The IDF’s campaign in Gaza, officially dubbed Operation Guardian of the Walls, has so far been conducted primarily by airstrikes, as well as artillery shellings from the ground and the sea, but the military said it was preparing for the possibility of a ground incursion.

Zilberman said plans for a ground invasion would be presented for approval by the IDF General Staff on Thursday, at which point they would be given to Israel’s political leadership for consideration.

The IDF in recent days has deployed additional ground troops — from the Paratroopers Brigade, Golani Infantry Brigade and 7th Armored Brigade — to the Gaza border, sending with them tanks and armored personnel carriers, which could be seen being transported by trucks on highways throughout southern Israel.

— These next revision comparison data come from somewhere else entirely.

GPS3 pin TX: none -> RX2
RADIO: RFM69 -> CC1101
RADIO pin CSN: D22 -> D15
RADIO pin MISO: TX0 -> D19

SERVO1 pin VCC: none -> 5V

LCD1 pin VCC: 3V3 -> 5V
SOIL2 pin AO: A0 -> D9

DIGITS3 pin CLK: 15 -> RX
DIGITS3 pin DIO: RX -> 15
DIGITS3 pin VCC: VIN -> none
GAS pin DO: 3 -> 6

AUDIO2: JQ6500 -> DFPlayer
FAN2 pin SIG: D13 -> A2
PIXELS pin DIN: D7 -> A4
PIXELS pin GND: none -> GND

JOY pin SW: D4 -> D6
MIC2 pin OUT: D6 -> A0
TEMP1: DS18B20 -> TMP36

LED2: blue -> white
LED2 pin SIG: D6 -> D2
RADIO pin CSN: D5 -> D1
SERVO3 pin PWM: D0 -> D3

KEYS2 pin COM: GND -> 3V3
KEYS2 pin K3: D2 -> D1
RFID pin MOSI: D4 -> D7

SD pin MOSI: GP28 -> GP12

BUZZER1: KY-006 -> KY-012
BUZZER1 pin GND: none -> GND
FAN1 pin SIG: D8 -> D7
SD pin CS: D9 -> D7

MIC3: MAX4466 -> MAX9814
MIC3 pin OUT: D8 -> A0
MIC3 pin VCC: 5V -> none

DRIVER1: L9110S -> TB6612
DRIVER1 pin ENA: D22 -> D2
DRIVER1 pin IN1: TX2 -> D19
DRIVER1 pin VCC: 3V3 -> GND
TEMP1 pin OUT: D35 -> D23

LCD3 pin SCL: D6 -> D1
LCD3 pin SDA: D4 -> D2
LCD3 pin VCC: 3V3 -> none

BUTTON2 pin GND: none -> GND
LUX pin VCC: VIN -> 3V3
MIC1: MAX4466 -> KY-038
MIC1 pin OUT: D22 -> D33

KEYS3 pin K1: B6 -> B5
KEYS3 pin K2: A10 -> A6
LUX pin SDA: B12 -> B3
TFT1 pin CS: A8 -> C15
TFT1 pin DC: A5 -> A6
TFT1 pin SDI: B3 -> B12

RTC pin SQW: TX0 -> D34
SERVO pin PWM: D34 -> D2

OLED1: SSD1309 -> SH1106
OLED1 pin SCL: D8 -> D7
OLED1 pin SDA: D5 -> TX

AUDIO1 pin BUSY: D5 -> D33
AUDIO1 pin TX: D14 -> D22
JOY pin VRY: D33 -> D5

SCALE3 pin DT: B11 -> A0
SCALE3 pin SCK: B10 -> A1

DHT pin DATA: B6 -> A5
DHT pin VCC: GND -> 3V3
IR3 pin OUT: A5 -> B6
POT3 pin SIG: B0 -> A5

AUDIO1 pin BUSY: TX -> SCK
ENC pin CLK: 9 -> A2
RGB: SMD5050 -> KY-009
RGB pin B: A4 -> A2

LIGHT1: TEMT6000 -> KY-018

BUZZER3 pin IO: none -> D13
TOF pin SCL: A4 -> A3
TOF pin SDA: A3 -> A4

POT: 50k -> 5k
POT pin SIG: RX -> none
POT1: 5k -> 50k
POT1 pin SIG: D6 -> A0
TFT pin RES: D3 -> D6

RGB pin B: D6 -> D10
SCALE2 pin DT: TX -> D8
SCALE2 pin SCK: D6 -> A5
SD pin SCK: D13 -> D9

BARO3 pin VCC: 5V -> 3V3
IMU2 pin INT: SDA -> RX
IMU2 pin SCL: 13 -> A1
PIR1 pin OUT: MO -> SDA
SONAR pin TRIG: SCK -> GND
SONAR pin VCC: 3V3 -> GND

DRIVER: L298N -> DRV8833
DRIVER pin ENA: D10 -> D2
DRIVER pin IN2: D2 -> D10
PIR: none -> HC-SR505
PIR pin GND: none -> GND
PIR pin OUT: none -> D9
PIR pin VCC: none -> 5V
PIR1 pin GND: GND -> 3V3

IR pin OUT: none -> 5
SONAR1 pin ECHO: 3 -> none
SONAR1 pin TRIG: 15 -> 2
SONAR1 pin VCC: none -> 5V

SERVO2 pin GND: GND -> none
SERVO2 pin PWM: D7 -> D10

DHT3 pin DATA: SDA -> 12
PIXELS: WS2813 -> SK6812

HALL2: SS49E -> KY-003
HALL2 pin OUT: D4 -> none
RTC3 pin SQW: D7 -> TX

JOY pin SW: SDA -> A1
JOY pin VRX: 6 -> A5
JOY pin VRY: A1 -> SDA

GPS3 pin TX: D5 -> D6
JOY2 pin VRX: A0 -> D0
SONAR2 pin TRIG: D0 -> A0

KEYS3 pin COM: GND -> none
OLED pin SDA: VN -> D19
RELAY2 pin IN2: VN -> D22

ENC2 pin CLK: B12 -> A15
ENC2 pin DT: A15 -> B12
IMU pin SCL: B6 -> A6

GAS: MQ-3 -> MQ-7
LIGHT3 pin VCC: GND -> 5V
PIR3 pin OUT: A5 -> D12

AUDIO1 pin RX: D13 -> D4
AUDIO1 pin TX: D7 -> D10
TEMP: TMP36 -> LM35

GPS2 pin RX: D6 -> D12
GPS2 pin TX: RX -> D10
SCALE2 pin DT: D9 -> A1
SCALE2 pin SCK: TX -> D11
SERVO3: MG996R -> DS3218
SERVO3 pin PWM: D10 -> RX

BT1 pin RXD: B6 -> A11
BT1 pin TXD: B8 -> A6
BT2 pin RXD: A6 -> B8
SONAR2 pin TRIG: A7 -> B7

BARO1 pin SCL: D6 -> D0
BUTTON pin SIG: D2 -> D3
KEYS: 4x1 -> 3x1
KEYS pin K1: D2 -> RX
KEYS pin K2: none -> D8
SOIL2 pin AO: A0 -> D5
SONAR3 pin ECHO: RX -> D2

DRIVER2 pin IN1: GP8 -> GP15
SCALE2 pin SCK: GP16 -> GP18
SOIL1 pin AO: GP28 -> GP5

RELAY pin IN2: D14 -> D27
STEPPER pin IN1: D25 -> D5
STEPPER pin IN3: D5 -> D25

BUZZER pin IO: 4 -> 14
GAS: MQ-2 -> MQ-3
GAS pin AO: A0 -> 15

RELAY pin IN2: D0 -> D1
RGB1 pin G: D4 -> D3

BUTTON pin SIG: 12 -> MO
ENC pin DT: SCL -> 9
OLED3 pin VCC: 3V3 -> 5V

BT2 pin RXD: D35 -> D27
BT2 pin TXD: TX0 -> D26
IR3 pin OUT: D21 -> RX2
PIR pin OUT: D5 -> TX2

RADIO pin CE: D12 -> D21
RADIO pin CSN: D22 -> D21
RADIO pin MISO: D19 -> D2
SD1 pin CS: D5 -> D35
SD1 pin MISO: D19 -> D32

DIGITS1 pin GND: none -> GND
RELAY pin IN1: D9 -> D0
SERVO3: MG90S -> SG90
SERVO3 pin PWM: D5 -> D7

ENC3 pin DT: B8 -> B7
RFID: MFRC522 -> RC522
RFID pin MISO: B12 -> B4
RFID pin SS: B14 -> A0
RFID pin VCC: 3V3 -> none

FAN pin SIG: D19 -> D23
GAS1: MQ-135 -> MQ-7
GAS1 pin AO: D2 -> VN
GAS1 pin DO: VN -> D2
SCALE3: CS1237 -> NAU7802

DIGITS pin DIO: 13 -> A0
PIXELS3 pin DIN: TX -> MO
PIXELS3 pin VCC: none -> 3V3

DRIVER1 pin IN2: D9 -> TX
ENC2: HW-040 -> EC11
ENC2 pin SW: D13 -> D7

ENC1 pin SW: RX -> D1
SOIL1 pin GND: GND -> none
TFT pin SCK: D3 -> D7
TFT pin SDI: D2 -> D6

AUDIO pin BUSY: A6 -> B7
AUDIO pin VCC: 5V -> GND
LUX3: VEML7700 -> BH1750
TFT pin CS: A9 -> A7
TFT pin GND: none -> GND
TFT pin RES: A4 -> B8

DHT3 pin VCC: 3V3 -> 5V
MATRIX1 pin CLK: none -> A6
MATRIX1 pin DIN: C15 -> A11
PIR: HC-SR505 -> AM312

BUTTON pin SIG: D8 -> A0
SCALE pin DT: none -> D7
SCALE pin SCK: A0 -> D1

On Thursday the army said it was canceling all weekend leave for combat soldiers as it prepared for the possibility of a ground operation. Zilberman said the military had called up 7,000 reservists. Roughly half of those were troops from air defense, artillery and medical units, and half serve in administrative and intelligence positions, Zilberman said.

A total of seven people have been killed in Israel, including four people who died on Wednesday, among them a soldier killed by an anti-tank missile and a 5-year-old boy hit by shrapnel in Sderot.

Gaza’s Hamas-run Health Ministry said the death toll there rose to 72 Palestinians, including 16 children, Thursday. The IDF said dozens of those killed were members of terrorist groups, some of whom were actively preparing to launch attacks on Israel when they were hit.

The Palestinian Islamic Jihad confirmed the deaths of seven of its members, while Hamas acknowledged that a top commander and several other members were killed. Israel and a Palestinian human rights group, Defense for Children, have said that several of the civilians were killed by Hamas rockets falling short inside Gaza, not by Israeli attacks, though Defense for Children does claim at least some of the children were killed by Israeli strikes.

The Israeli military also claims the number of terrorists killed so far is much higher than Hamas has acknowledged.